(Entries supplied)
* * * *

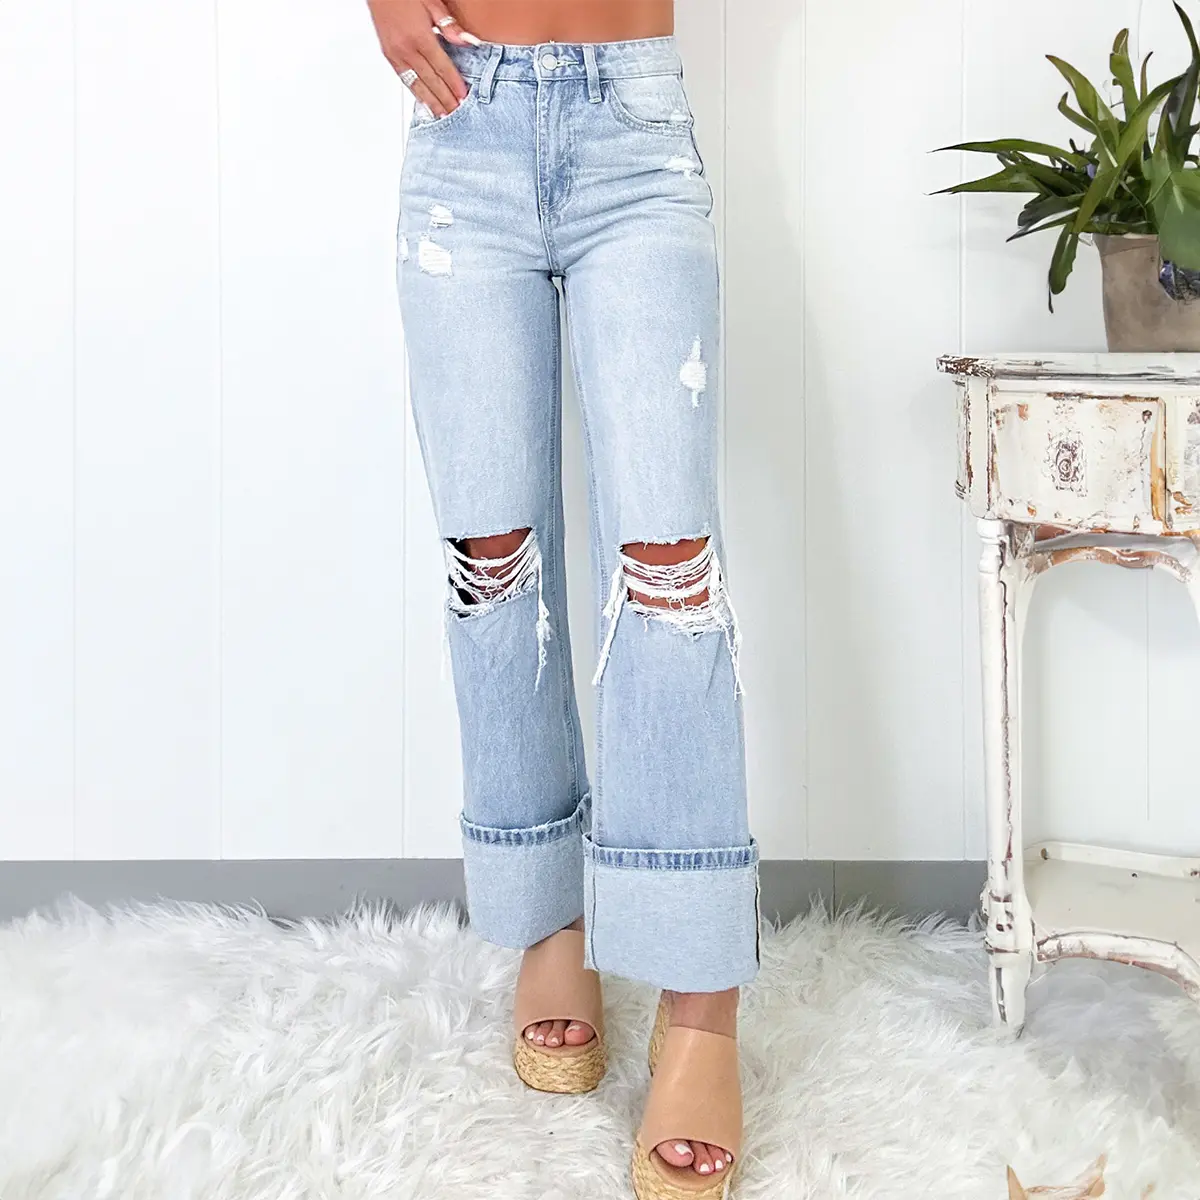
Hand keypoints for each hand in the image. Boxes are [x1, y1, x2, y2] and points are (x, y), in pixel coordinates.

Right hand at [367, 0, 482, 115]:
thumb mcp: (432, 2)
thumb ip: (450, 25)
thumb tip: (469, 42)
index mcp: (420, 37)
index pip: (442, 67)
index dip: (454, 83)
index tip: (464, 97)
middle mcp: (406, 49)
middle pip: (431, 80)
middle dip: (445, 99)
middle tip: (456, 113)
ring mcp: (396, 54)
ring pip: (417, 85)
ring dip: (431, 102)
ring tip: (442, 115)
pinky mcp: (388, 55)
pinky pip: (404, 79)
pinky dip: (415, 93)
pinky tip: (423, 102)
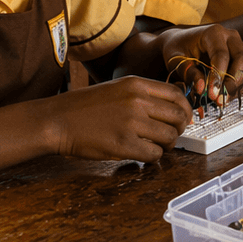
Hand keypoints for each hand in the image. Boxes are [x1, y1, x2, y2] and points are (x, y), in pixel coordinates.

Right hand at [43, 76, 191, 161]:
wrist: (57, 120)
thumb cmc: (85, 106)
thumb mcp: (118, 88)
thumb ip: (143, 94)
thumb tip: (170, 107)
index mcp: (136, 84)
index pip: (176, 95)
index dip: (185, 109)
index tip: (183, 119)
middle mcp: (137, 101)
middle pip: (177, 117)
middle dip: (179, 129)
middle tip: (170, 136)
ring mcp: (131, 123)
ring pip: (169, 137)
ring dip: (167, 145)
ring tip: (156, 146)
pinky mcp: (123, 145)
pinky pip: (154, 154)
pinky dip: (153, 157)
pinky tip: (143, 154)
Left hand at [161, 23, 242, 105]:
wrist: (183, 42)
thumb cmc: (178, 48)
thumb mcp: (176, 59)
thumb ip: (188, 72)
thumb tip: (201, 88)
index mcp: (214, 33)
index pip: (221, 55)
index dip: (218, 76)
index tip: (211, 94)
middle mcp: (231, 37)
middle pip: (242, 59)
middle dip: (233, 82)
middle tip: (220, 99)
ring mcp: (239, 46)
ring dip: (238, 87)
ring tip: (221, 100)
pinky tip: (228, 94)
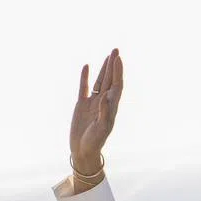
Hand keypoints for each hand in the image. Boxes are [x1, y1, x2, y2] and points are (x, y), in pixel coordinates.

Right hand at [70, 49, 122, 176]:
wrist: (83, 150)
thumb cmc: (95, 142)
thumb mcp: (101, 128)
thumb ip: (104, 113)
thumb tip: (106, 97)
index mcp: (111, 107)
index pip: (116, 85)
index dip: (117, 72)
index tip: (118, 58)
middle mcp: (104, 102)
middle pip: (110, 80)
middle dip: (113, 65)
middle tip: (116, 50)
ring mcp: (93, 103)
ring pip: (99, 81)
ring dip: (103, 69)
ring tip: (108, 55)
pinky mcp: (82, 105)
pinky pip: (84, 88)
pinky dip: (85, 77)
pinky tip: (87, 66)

* * * *

Every line of the entries above that includes "hand" should be copied.

(Exercise result)
Hand keypoints for each hand in the image. Boxes are [x1, y1, x2, y2] and points are (x, y), in pixel coordinates.
Right hand at [367, 0, 482, 115]:
Hand keypoints for each hand in the image. Boxes are [x1, y1, x2, y2] and points are (x, y), in pixel coordinates.
Right hand at [43, 76, 191, 161]:
Left hand at [161, 23, 242, 105]:
Hand keypoints for each hand in the image. Boxes are [x1, y1, x2, y2] and points are (x, y), in pixel coordinates.
Right hand at [70, 49, 122, 176]:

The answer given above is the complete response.